Homemade Chicago Style Deep Dish Pizza
Ingredients
Dough
- 3 ¼ cups all-purpose flour
- ½ cup yellow cornmeal
- 2 ¼ teaspoons instant yeast 1 packet
- 1 tablespoon sugar
- 1 ½ teaspoons salt
- 1 ¼ cups warm water
- ¼ cup unsalted butter melted
- 2 tablespoons olive oil
Sauce
- 1 tablespoon olive oil
- 2 cloves garlic minced
- 1 28 oz can crushed tomatoes
- 2 tablespoons tomato paste
- 1 teaspoon dried oregano
- 1 teaspoon dried basil
- ¾ teaspoon salt
- ½ teaspoon black pepper
- ¼ teaspoon red pepper flakes optional
Filling
- 12 –16 ounces low-moisture mozzarella cheese sliced
- 1 pound Italian sausage browned and drained
- 3 ounces pepperoni optional
- ¼ cup grated Parmesan cheese
- Optional: sautéed mushrooms onions, or bell peppers
Instructions
- Make the dough: combine flour, cornmeal, yeast, sugar, and salt. Add warm water, melted butter, and olive oil. Mix until a dough forms, then knead 4–5 minutes until smooth. Cover and rise 60–90 minutes until puffy.

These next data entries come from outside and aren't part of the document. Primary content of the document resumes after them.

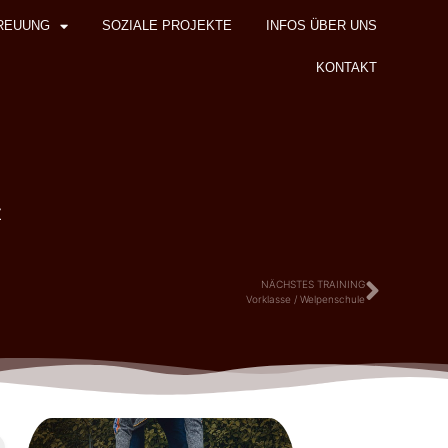
REUUNG
SOZIALE PROJEKTE
INFOS ÜBER UNS
KONTAKT
z
NÄCHSTES TRAINING
Vorklasse / Welpenschule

- Make the sauce: heat olive oil in a saucepan, add garlic 30 seconds. Stir in crushed tomatoes, tomato paste, oregano, basil, salt, pepper, and red pepper flakes. Simmer 10–15 minutes until thick.
- Preheat oven to 425°F. Grease a 9–10 inch deep dish pan or cast iron skillet.
- Press dough into the pan, covering the bottom and pushing up the sides.
- Layer sliced mozzarella over the dough. Add sausage (and pepperoni/veggies if using).
- Spoon sauce over the top and spread evenly. Sprinkle Parmesan over the sauce.
- Bake 25–35 minutes until crust is golden and the top is bubbling. If edges brown too fast, tent with foil for the last 10 minutes.
- Rest 15–20 minutes before slicing and serving.